- WHAT THE EXERCISE ASKS: Reproduce the lines below word for word, beginning at the line that contains "What is the average" and stopping after the line that contains "14.5 to 14.9". Leave out any picture in that stretch.

- SUPPLIED INFORMATION:

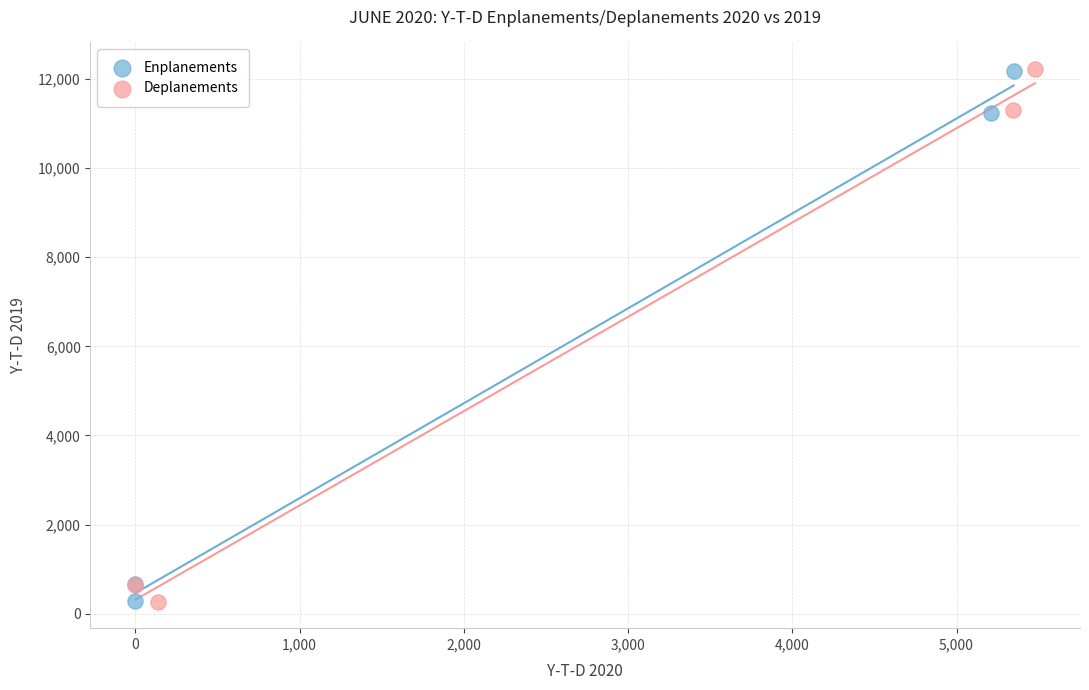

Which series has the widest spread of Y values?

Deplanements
...
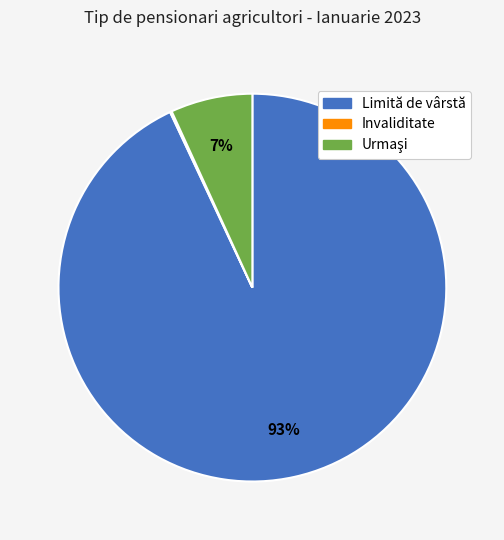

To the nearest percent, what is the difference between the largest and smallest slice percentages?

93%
--
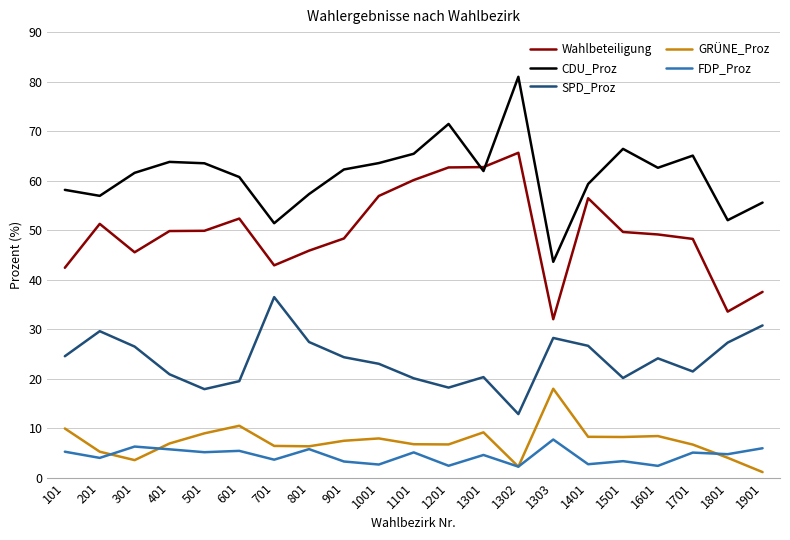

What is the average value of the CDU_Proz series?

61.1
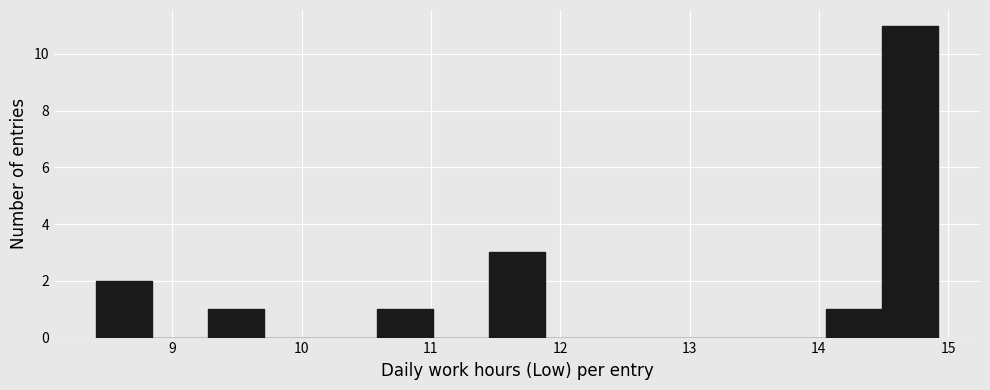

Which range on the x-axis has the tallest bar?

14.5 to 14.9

- RESPONSE:
What is the average value of the CDU_Proz series?

61.1

Which range on the x-axis has the tallest bar?

14.5 to 14.9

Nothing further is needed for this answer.